Transcribe each entry. Change nothing.

Stored data entries:

--- START ---

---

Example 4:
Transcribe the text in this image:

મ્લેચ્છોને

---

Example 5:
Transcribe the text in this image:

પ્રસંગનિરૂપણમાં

--- END ---

● **RESPONSE FOR THIS EXERCISE**:
---

Example 4:
Transcribe the text in this image:

મ્લેચ્છોને

---

Example 5:
Transcribe the text in this image:

પ્રસંગનિરૂપણમાં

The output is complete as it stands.